What is being asked: The reply should hold every entry exactly as written and none of the pictures.

(Data for this task begins)

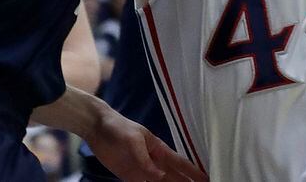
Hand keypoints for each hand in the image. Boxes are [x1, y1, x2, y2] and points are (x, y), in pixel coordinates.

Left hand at [88, 109, 206, 181]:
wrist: (98, 128)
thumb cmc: (120, 128)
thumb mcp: (134, 140)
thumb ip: (145, 159)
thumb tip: (159, 176)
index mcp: (159, 150)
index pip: (180, 163)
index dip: (193, 172)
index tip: (206, 179)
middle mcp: (154, 162)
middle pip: (173, 178)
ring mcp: (142, 171)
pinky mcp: (129, 177)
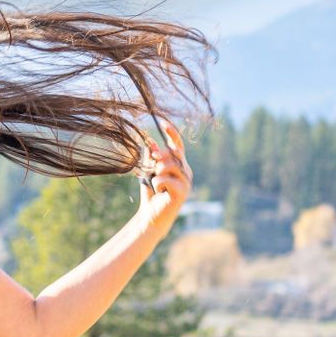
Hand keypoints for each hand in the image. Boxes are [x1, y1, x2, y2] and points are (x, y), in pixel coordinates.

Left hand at [136, 118, 192, 237]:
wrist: (152, 215)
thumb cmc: (151, 193)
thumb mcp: (149, 171)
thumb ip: (150, 157)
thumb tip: (149, 140)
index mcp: (179, 165)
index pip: (177, 146)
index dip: (171, 133)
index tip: (162, 121)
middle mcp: (186, 171)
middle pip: (172, 154)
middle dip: (157, 158)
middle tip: (151, 168)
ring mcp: (187, 181)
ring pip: (167, 165)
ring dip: (156, 173)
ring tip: (156, 183)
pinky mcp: (183, 192)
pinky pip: (163, 179)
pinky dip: (156, 183)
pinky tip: (159, 192)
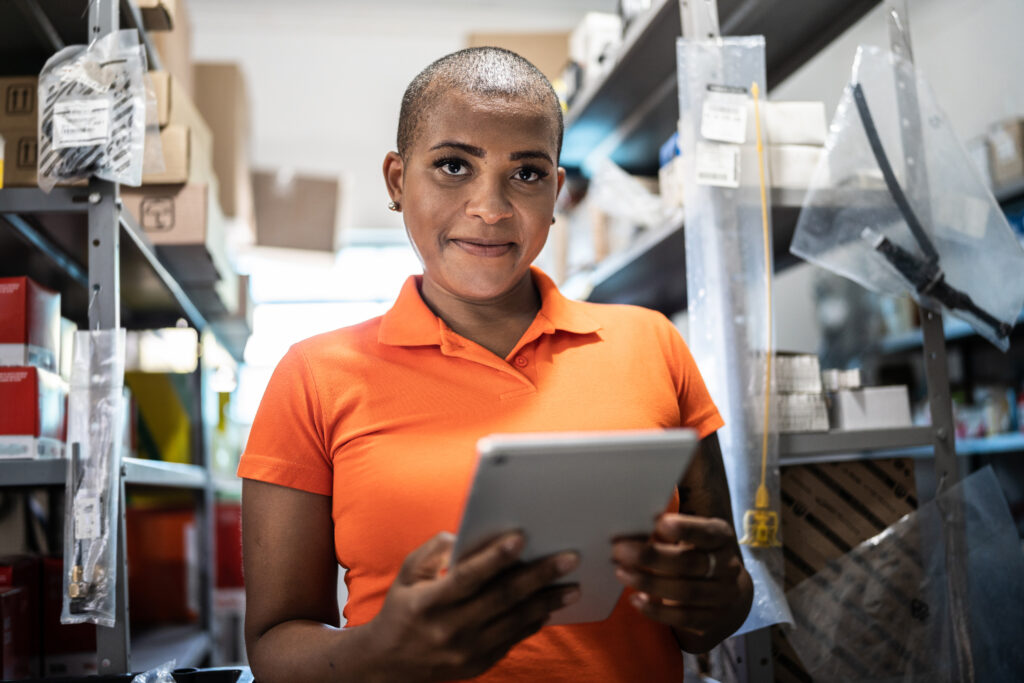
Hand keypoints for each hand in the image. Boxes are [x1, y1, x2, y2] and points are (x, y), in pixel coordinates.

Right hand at [366, 531, 580, 681]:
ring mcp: (467, 650)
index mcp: (430, 602)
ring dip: (548, 602)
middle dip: (539, 575)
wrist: (389, 663)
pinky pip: (513, 639)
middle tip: (569, 558)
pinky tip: (550, 606)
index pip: (468, 577)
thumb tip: (466, 536)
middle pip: (502, 598)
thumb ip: (435, 550)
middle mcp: (450, 628)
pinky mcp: (479, 664)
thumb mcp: (408, 573)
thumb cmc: (403, 608)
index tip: (521, 537)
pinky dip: (534, 621)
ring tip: (573, 586)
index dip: (495, 557)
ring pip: (516, 621)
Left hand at [611, 514, 751, 650]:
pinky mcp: (711, 619)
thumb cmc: (698, 553)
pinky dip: (656, 610)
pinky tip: (636, 599)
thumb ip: (670, 530)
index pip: (705, 533)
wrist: (728, 590)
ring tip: (622, 573)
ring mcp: (722, 596)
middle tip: (620, 550)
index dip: (684, 529)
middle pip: (688, 563)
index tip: (658, 524)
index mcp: (721, 538)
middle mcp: (727, 567)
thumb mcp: (694, 536)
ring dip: (649, 582)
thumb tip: (634, 523)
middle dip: (651, 557)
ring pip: (684, 592)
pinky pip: (683, 617)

(Data for this task ends)

Response:
Hand keypoints for each hand in the image. Boxes are [x1, y1, x2, y2] and points are (x, y), in pixel coordinates.

Left hand at [88, 109, 206, 181]:
wrist: (98, 128)
thumb cmc: (120, 128)
thumb mcp: (134, 140)
thumb ip: (145, 159)
thumb tip: (159, 176)
index mcp: (159, 150)
index pip: (180, 163)
index dip: (193, 172)
index tip: (206, 179)
middle mcp: (154, 162)
middle pip: (173, 178)
ring mcp: (142, 171)
pinky mcp: (129, 177)
Hand keypoints for each hand in the image. Boxes are [x1, y1, x2, y2] and points are (x, y), in pixel coordinates.

Left hand at [136, 118, 192, 237]:
wrist: (152, 215)
thumb cmc: (151, 193)
thumb mcp: (149, 171)
thumb ip: (150, 157)
thumb tip: (149, 140)
index mcp: (179, 165)
index pip: (177, 146)
index dip: (171, 133)
index tip: (162, 121)
middle mcp: (186, 171)
middle pip: (172, 154)
middle dip: (157, 158)
middle tip: (151, 168)
ring mcp: (187, 181)
ring pip: (167, 165)
ring dip: (156, 173)
ring tip: (156, 183)
pinky mcp: (183, 192)
pinky pip: (163, 179)
pinky dip: (156, 183)
pinky tip: (159, 192)
Hand keypoints for each hand in the image. Boxes are [x1, y1, x2, y2] and points are (x, y), in pixel coordinates.

Right hand at [366, 531, 580, 681]:
ring mcp: (467, 650)
index mcp: (430, 602)
ring dip: (548, 602)
middle dip: (539, 575)
wrist: (389, 663)
pinky pip: (513, 639)
middle tip: (569, 558)
pinky tip: (550, 606)
index pip: (468, 577)
thumb tip: (466, 536)
middle pip: (502, 598)
thumb ip: (435, 550)
middle mcp: (450, 628)
pinky mcp: (479, 664)
thumb mcp: (408, 573)
thumb cmc: (403, 608)
index tip: (521, 537)
pinky dip: (534, 621)
ring tip: (573, 586)
index dip: (495, 557)
ring pip: (516, 621)
Left hand at [611, 514, 751, 650]:
pinky mcp: (711, 619)
thumb cmc: (698, 553)
pinky dip: (656, 610)
pinky tip: (636, 599)
thumb ip: (670, 530)
index pip: (705, 533)
wrist: (728, 590)
ring tip: (622, 573)
ring mcp: (722, 596)
middle tip: (620, 550)
index dip: (684, 529)
middle pip: (688, 563)
index tip: (658, 524)
index mcp: (721, 538)
middle mcp: (727, 567)
thumb mcp: (694, 536)
ring dip: (649, 582)
thumb tip: (634, 523)
middle dip: (651, 557)
ring pip: (684, 592)
pinky pip: (683, 617)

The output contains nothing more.